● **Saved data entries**
◆ ◆ ◆ ◆ ◆ ◆ ◆
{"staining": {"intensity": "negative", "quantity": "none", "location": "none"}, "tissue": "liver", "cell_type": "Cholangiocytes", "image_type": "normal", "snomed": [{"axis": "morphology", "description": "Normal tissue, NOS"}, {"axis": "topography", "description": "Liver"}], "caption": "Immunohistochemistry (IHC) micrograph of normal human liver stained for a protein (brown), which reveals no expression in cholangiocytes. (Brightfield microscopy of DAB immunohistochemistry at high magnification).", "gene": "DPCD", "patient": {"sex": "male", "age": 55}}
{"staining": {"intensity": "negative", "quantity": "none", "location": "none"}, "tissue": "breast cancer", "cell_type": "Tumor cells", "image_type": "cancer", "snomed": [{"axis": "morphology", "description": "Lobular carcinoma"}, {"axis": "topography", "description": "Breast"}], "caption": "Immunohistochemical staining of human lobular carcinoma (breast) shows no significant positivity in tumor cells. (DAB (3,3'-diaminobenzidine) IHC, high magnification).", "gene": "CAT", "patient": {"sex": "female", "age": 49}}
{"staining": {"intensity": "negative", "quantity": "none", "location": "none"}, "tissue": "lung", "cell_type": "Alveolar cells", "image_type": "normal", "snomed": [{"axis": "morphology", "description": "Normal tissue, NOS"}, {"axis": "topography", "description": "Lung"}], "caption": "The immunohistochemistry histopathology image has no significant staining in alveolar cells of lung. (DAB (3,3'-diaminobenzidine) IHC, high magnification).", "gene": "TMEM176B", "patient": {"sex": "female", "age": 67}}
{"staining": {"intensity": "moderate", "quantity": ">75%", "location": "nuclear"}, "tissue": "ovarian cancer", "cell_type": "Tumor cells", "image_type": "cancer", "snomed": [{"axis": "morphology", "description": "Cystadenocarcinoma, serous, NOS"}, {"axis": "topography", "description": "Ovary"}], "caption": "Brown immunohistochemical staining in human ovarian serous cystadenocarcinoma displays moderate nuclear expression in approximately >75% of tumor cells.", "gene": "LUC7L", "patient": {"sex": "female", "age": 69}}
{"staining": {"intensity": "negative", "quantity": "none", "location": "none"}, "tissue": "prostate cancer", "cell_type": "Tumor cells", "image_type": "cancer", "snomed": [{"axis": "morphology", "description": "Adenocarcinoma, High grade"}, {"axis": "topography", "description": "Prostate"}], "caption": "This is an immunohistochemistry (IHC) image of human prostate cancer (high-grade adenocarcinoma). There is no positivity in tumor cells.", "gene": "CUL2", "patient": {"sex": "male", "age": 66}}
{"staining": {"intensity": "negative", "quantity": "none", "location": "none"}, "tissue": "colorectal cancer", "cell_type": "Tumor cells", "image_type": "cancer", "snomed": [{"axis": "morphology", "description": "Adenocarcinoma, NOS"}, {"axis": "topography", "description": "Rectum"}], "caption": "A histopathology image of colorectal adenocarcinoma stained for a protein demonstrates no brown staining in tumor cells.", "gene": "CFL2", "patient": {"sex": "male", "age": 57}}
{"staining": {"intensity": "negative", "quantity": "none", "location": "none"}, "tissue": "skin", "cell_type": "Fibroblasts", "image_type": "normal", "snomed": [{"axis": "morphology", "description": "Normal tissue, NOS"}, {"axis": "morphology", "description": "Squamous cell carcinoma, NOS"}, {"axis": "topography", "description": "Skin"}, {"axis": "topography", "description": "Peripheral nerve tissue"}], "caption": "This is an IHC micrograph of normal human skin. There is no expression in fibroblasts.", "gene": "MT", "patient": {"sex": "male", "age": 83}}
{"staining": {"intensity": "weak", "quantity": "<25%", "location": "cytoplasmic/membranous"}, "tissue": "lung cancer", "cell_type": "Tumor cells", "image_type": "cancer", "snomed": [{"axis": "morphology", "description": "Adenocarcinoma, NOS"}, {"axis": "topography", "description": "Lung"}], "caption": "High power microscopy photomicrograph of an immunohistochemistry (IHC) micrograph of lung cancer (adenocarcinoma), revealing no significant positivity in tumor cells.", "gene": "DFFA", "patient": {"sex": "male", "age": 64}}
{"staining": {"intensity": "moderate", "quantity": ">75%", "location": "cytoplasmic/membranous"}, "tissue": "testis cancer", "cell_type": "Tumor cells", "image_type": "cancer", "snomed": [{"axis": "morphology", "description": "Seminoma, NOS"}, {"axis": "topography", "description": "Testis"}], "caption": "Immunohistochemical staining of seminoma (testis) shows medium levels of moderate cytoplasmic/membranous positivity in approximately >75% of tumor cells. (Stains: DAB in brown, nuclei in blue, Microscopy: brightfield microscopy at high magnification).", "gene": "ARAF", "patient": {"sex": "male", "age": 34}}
◆ ◆ ◆ ◆ ◆ ◆ ◆
● **WHAT YOU NEED TO DO**
Each record must be output word for word.

● **TASK ANSWER**
{"staining": {"intensity": "negative", "quantity": "none", "location": "none"}, "tissue": "liver", "cell_type": "Cholangiocytes", "image_type": "normal", "snomed": [{"axis": "morphology", "description": "Normal tissue, NOS"}, {"axis": "topography", "description": "Liver"}], "caption": "Immunohistochemistry (IHC) micrograph of normal human liver stained for a protein (brown), which reveals no expression in cholangiocytes. (Brightfield microscopy of DAB immunohistochemistry at high magnification).", "gene": "DPCD", "patient": {"sex": "male", "age": 55}}
{"staining": {"intensity": "negative", "quantity": "none", "location": "none"}, "tissue": "breast cancer", "cell_type": "Tumor cells", "image_type": "cancer", "snomed": [{"axis": "morphology", "description": "Lobular carcinoma"}, {"axis": "topography", "description": "Breast"}], "caption": "Immunohistochemical staining of human lobular carcinoma (breast) shows no significant positivity in tumor cells. (DAB (3,3'-diaminobenzidine) IHC, high magnification).", "gene": "CAT", "patient": {"sex": "female", "age": 49}}
{"staining": {"intensity": "negative", "quantity": "none", "location": "none"}, "tissue": "lung", "cell_type": "Alveolar cells", "image_type": "normal", "snomed": [{"axis": "morphology", "description": "Normal tissue, NOS"}, {"axis": "topography", "description": "Lung"}], "caption": "The immunohistochemistry histopathology image has no significant staining in alveolar cells of lung. (DAB (3,3'-diaminobenzidine) IHC, high magnification).", "gene": "TMEM176B", "patient": {"sex": "female", "age": 67}}
{"staining": {"intensity": "moderate", "quantity": ">75%", "location": "nuclear"}, "tissue": "ovarian cancer", "cell_type": "Tumor cells", "image_type": "cancer", "snomed": [{"axis": "morphology", "description": "Cystadenocarcinoma, serous, NOS"}, {"axis": "topography", "description": "Ovary"}], "caption": "Brown immunohistochemical staining in human ovarian serous cystadenocarcinoma displays moderate nuclear expression in approximately >75% of tumor cells.", "gene": "LUC7L", "patient": {"sex": "female", "age": 69}}
{"staining": {"intensity": "negative", "quantity": "none", "location": "none"}, "tissue": "prostate cancer", "cell_type": "Tumor cells", "image_type": "cancer", "snomed": [{"axis": "morphology", "description": "Adenocarcinoma, High grade"}, {"axis": "topography", "description": "Prostate"}], "caption": "This is an immunohistochemistry (IHC) image of human prostate cancer (high-grade adenocarcinoma). There is no positivity in tumor cells.", "gene": "CUL2", "patient": {"sex": "male", "age": 66}}
{"staining": {"intensity": "negative", "quantity": "none", "location": "none"}, "tissue": "colorectal cancer", "cell_type": "Tumor cells", "image_type": "cancer", "snomed": [{"axis": "morphology", "description": "Adenocarcinoma, NOS"}, {"axis": "topography", "description": "Rectum"}], "caption": "A histopathology image of colorectal adenocarcinoma stained for a protein demonstrates no brown staining in tumor cells.", "gene": "CFL2", "patient": {"sex": "male", "age": 57}}
{"staining": {"intensity": "negative", "quantity": "none", "location": "none"}, "tissue": "skin", "cell_type": "Fibroblasts", "image_type": "normal", "snomed": [{"axis": "morphology", "description": "Normal tissue, NOS"}, {"axis": "morphology", "description": "Squamous cell carcinoma, NOS"}, {"axis": "topography", "description": "Skin"}, {"axis": "topography", "description": "Peripheral nerve tissue"}], "caption": "This is an IHC micrograph of normal human skin. There is no expression in fibroblasts.", "gene": "MT", "patient": {"sex": "male", "age": 83}}
{"staining": {"intensity": "weak", "quantity": "<25%", "location": "cytoplasmic/membranous"}, "tissue": "lung cancer", "cell_type": "Tumor cells", "image_type": "cancer", "snomed": [{"axis": "morphology", "description": "Adenocarcinoma, NOS"}, {"axis": "topography", "description": "Lung"}], "caption": "High power microscopy photomicrograph of an immunohistochemistry (IHC) micrograph of lung cancer (adenocarcinoma), revealing no significant positivity in tumor cells.", "gene": "DFFA", "patient": {"sex": "male", "age": 64}}
{"staining": {"intensity": "moderate", "quantity": ">75%", "location": "cytoplasmic/membranous"}, "tissue": "testis cancer", "cell_type": "Tumor cells", "image_type": "cancer", "snomed": [{"axis": "morphology", "description": "Seminoma, NOS"}, {"axis": "topography", "description": "Testis"}], "caption": "Immunohistochemical staining of seminoma (testis) shows medium levels of moderate cytoplasmic/membranous positivity in approximately >75% of tumor cells. (Stains: DAB in brown, nuclei in blue, Microscopy: brightfield microscopy at high magnification).", "gene": "ARAF", "patient": {"sex": "male", "age": 34}}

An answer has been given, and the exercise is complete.